On the question whether the appellant was incapable of understanding the meaning of his plea of guilty, the District Court found that he was physically and mentally competent to know and understand the nature of his case at the time of arraignment, at the time of entering his plea, and at the time of revocation of his probation on May 10, 1943. At the time appellant pleaded guilty he was represented by reputable counsel, who the Assistant United States Attorney states in an affidavit was a friend of appellant and his family. Upon the occasion of the hearing upon motion for revocation of the order of probation upon the ground that appellant had continued the use of narcotic drugs and was sentenced to serve a jail sentence therefor, appellant’s attorney was not present in the courtroom. The District Court inquired whether appellant wished the hearing postponed, but he insisted that he did not desire further service of counsel, and a lengthy hearing was held. The court’s finding as to appellant’s mental and physical competency is supported by affidavit of both the Assistant United States Attorney in charge of the criminal prosecution before the trial court, and of the trial judge in the same case. They set forth in detail the facts as to appellant’s physical condition and attitude both at the hearing on the indictment and on the revocation of probation. Both the trial judge and the Assistant United States Attorney concluded that appellant exhibited neither physical suffering nor mental confusion in 1942, when he pleaded guilty to the indictment, nor in 1943, -when the probation was revoked. The Assistant United States Attorney states that on both occasions the appellant made a coherent and effective statement to the court, and that on the occasion of the revocation of probation in May, 1943, he walked into the courtroom without aid and without complaint of any physical ailment. The trial judge declared that on all occasions when the appellant was in court he appeared in good physical condition and mentally alert.

As to the complaint of physical indignities to which appellant claimed he was subjected in the hospital, the District Court found that appellant failed to show by a preponderance of the evidence that the treatment he received in the hospital at Lexington was of a cruel and inhuman character. This finding is strongly supported by the record. Two physicians who treated the appellant repeatedly during this period of over a year, one of them seeing him either daily or every other day, testified that no complaint was made by him that he had been beaten or abused by one of the guards. The guard who was accused of having ill-treated the appellant is still employed at the hospital, having served there over nine years, and testified in person. Appellant concedes that he refused to take certain treatment ordered for a finger which had been cared for at the hospital, and he states that the guard, in forcing him to go to the doctor, choked and physically abused him. An eyewitness, a fellow-inmate, stated that while the guard forcibly compelled appellant to take the treatment, he did not kick appellant, and was not abusive. The guard himself de*280nied any ill treatment, although he stated that he handed appellant over to the guards in order that he might be taken to the doctor’s office.

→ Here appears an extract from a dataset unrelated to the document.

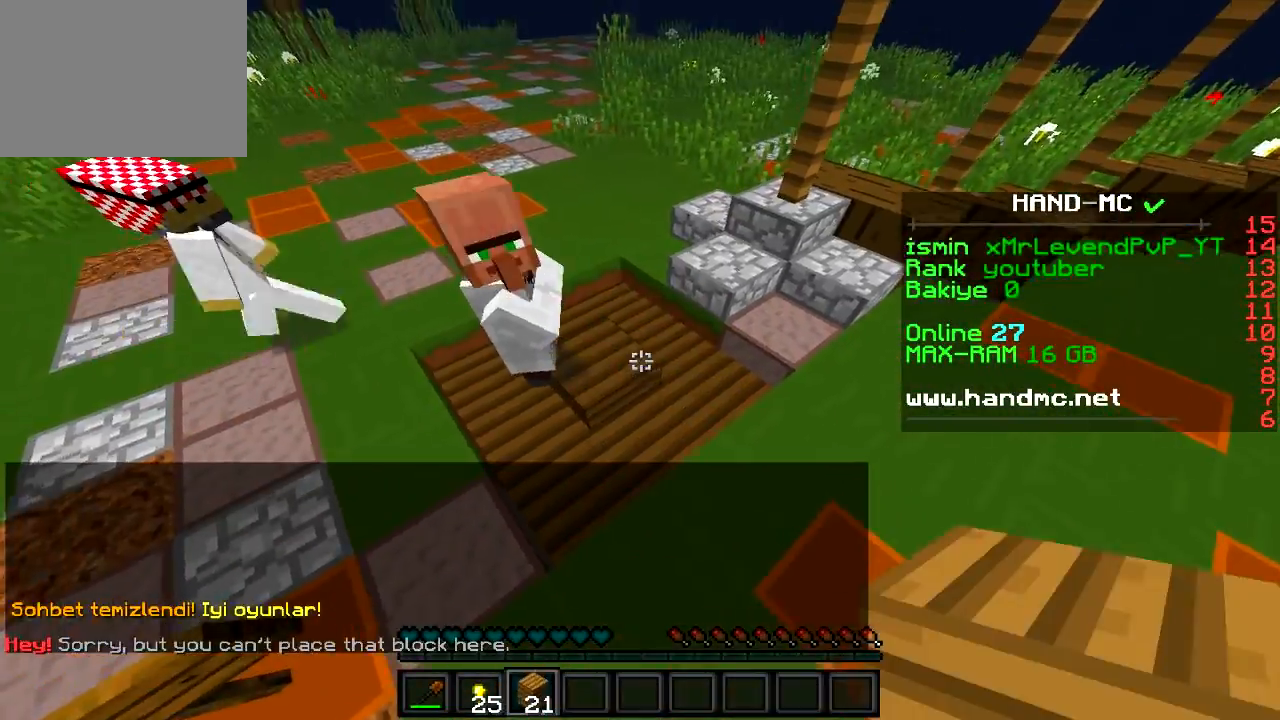
{"keys": ["w"], "events": [[317, "w", "down"], [451, "a", "up"]]}
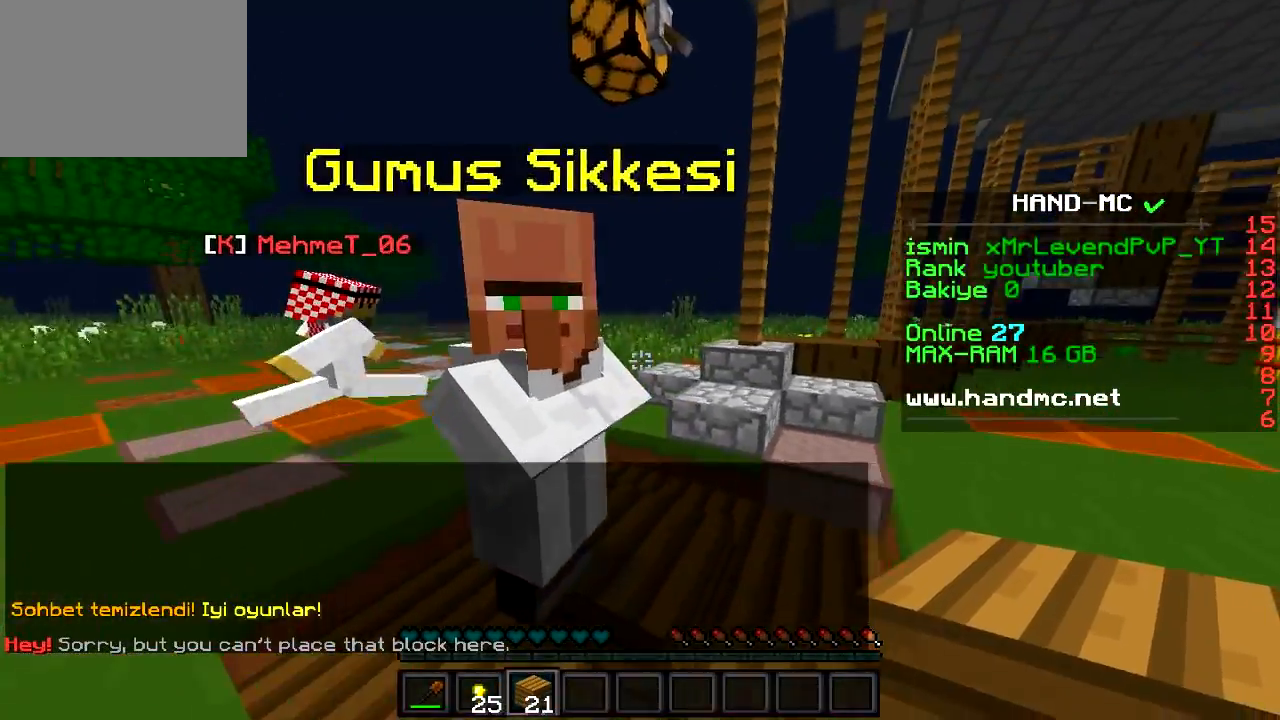
{"keys": ["a", "w"], "events": [[16, "a", "down"], [150, "w", "up"], [500, "w", "down"]]}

The hospital records, which were produced at the hearing, show that the appellant is a psychopathic personality with paranoid tendencies. This fact is rightly taken into consideration in appraising his testimony.

The order of the District Court dismissing the petition for writ of habeas corpus! is affirmed.

Certain of the court records speak of the indictment as charging violation of Title 18, § 72. This is an error. The indictment plainly is framed under Title 26, { 3793.